Sabores del norte: la capia centenaria
Una receta calchaquí que se hereda de generación en generación, con tapitas de harina de maíz y dulce de leche.

En los valles del oeste tucumano, la merienda tiene un clásico que deleita a propios y visitantes: la capia, una dulce tentación con más de 200 años de historia transmitida de generación en generación. Su nombre viene del ingrediente que la define, la harina de maíz capia, una variedad blanca, no precocida y con mucho almidón. Con ella se preparan tapitas de masa que después se unen con dulce de leche, casi siempre casero.

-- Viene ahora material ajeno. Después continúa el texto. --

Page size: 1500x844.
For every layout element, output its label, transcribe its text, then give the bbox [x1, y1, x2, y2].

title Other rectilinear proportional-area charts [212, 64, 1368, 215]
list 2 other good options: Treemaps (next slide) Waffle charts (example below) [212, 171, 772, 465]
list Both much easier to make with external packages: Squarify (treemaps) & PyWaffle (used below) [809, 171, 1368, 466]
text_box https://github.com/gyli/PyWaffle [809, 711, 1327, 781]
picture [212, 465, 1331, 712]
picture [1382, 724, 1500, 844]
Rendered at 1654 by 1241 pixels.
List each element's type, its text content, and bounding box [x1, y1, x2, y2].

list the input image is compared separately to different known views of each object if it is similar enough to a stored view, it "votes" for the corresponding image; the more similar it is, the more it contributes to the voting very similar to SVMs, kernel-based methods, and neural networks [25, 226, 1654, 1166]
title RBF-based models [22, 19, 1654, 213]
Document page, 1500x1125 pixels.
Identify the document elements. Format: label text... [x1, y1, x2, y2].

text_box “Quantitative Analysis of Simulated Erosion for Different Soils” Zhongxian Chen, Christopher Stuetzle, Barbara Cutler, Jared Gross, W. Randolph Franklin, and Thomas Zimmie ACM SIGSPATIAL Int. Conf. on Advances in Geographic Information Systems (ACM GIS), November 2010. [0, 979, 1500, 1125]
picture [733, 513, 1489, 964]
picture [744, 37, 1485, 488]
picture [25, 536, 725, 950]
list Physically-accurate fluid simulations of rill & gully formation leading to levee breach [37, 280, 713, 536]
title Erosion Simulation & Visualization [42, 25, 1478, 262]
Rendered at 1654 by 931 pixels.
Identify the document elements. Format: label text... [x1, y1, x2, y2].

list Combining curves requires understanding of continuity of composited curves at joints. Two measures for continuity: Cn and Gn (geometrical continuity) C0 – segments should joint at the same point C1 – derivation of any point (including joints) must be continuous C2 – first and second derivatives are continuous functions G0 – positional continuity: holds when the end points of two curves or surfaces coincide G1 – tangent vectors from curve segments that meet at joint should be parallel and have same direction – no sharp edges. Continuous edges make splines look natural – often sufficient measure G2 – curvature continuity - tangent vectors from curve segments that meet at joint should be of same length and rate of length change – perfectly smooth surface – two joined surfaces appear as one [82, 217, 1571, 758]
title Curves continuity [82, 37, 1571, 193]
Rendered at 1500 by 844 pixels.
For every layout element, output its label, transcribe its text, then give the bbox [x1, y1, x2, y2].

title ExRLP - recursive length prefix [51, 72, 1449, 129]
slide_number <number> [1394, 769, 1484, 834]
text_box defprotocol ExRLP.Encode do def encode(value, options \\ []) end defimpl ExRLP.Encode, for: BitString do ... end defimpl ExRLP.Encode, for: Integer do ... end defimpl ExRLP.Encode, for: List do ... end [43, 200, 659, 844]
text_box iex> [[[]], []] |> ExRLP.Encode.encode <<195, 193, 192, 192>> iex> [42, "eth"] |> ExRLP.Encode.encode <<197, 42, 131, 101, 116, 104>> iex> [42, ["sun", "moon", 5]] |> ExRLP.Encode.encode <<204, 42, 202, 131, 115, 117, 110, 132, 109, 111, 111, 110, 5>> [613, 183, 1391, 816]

La capia no reconoce fronteras
Es una receta de la región calchaquí que se transmite de generación en generación desde hace siglos y se prepara también en Salta, Jujuy y Catamarca. En el vecino Valle de Yocavil es tan popular que tiene fiesta propia: en Santa María se organiza un festival en su honor, que se realiza durante las vacaciones de invierno.
Su historia también cambió con el tiempo. Según cuentan los que saben, en el siglo XIX la capia era apenas una galleta que, con los años, fue sumando dulces hasta convertirse en el clásico que se conoce hoy. La versión más antigua es austera: harina de maíz capia, huevo, grasa y azúcar. La yema es la que le da su tono amarillento, y la manteca remplazó a la grasa vacuna y a la de cerdo.

La receta
Ingredientes:
- 400 gramos de harina de maíz capia,
- 50 gramos de chuño (harina de papa) o maicena,
- 250 gramos de manteca,
- 250 gramos de azúcar,
- 2 yemas,
- 2 cucharadas de alcohol o aguardiente
- Media cucharadita de canela molida
- Una copita de anís
- Para el relleno, dulce de leche a gusto
Preparación:
- Se baten las yemas con la mitad del azúcar.
- En otro recipiente, la manteca blanda se trabaja con el resto del azúcar hasta lograr una crema.
- Se incorporan las yemas sin dejar de batir.
- Luego se suman los licores, la canela y, de a poco, la harina mezclada con el chuño o el almidón.
- Se une la masa y se deja reposar.
Una vez descansada, se estira y se cortan discos de 6 o 7 centímetros de diámetro, que se hornean a temperatura media entre 20 y 25 minutos. Cuando están fríos, se arman de a pares con una buena capa de dulce de leche, formando una especie de "alfajores" de tapas crocantes.
Quien prefiera el sabor de antes puede reemplazar la manteca por grasa, como se hacía en las cocinas vallistas.